§ Your assignment:
Every line below that holds "name" must be copied.

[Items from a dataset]
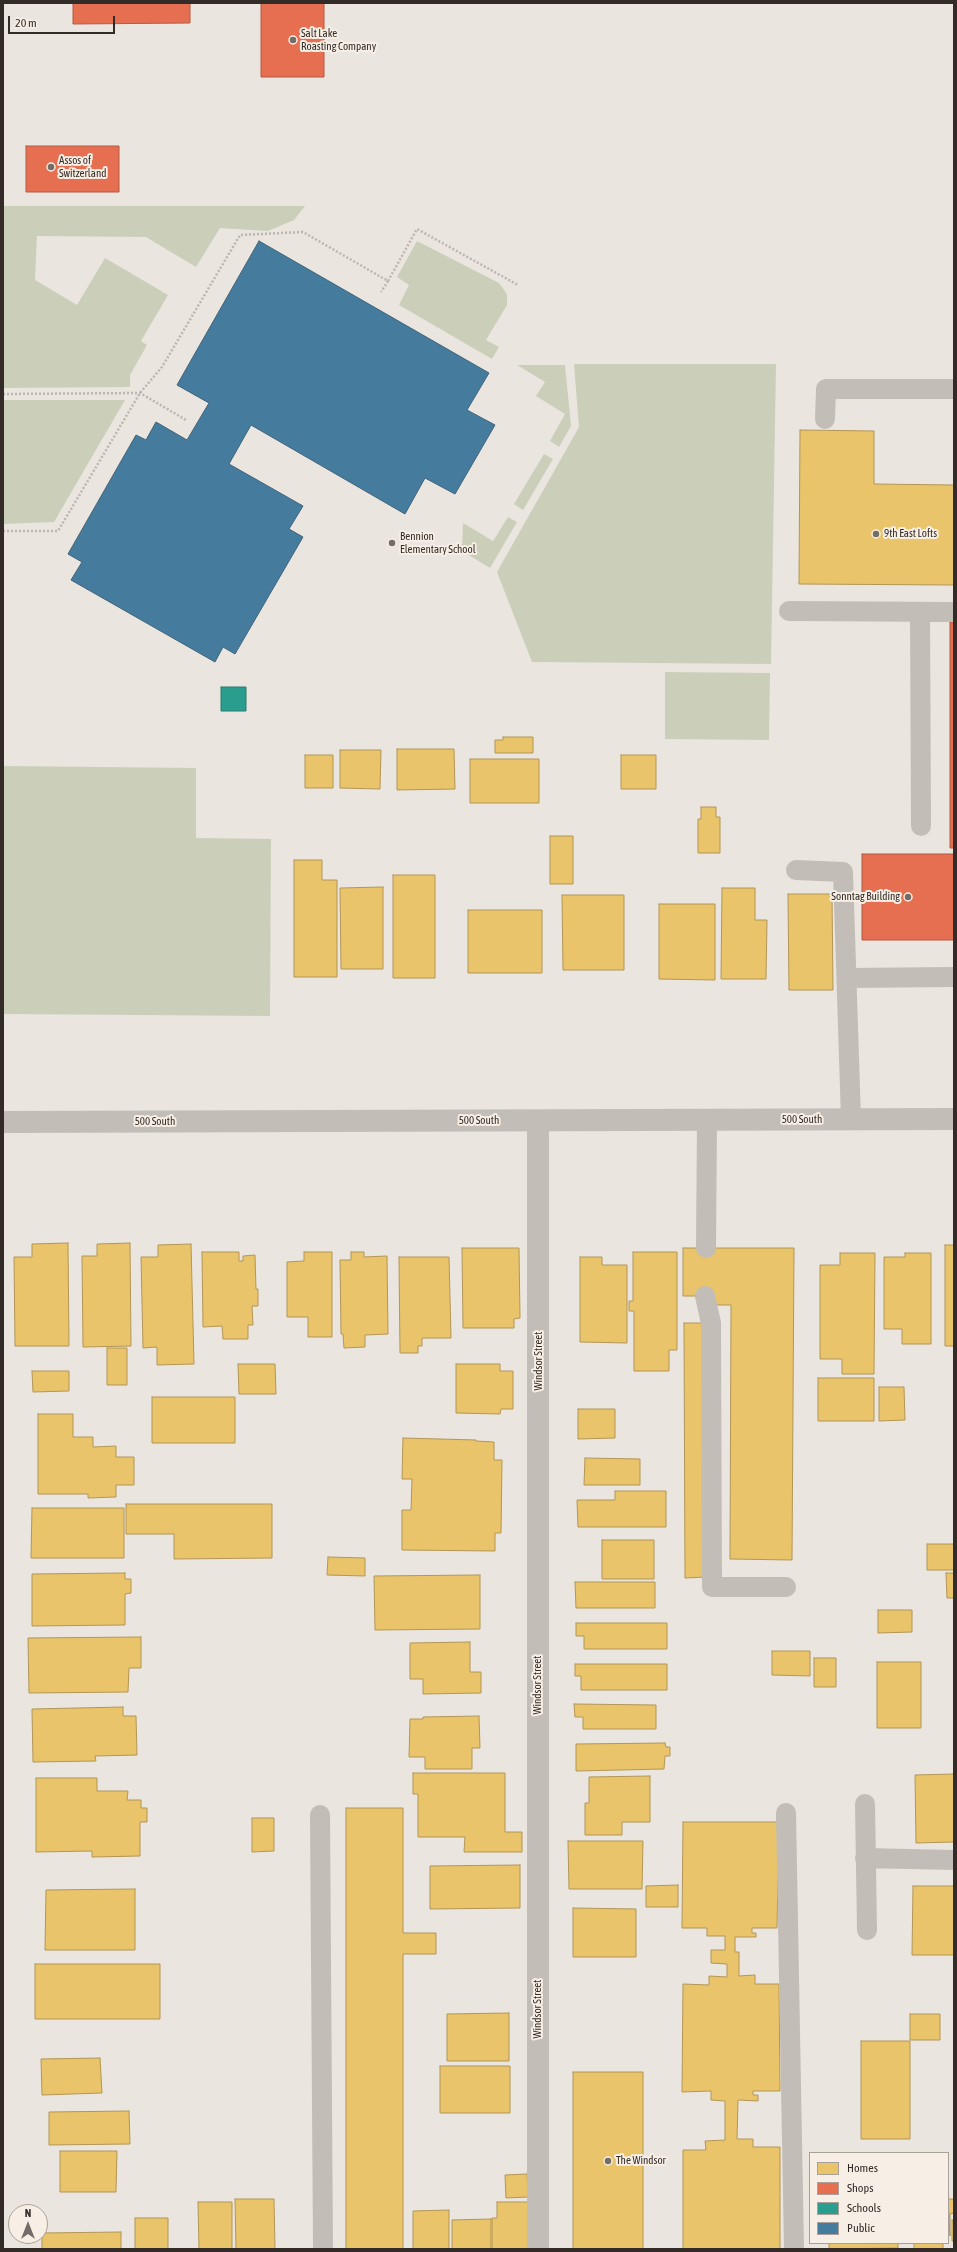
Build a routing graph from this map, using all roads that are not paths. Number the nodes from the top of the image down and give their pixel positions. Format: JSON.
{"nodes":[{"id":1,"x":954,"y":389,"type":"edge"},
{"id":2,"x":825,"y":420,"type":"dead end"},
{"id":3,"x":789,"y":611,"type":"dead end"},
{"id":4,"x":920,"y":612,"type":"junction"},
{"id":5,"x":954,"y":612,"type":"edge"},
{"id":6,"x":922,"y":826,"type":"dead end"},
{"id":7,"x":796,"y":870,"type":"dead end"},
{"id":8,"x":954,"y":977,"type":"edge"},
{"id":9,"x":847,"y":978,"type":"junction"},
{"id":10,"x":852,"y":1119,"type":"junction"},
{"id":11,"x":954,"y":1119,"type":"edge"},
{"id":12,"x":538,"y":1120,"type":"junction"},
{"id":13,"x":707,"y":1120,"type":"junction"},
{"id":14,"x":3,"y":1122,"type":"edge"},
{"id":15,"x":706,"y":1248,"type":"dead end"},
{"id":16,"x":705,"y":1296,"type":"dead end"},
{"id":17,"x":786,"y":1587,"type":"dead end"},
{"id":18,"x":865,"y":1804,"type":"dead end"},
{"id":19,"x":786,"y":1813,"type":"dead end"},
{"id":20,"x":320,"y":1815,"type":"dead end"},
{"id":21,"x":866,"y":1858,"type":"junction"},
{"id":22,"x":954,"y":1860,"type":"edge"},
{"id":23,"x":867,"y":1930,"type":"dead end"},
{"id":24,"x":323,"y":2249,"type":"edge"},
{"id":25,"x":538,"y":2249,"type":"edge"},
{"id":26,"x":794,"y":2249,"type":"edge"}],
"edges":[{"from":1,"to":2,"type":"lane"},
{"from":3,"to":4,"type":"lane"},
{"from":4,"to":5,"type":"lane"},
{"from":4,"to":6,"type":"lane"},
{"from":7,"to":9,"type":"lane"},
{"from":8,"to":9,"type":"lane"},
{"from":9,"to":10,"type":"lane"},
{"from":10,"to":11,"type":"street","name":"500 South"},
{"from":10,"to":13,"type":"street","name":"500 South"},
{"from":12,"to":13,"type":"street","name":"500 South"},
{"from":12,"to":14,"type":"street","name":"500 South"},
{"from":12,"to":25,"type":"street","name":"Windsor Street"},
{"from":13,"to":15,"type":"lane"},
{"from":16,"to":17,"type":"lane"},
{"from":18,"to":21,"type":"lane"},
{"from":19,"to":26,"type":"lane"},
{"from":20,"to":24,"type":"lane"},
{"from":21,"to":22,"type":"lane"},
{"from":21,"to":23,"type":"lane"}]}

§ Task result:
{"from":10,"to":11,"type":"street","name":"500 South"},
{"from":10,"to":13,"type":"street","name":"500 South"},
{"from":12,"to":13,"type":"street","name":"500 South"},
{"from":12,"to":14,"type":"street","name":"500 South"},
{"from":12,"to":25,"type":"street","name":"Windsor Street"},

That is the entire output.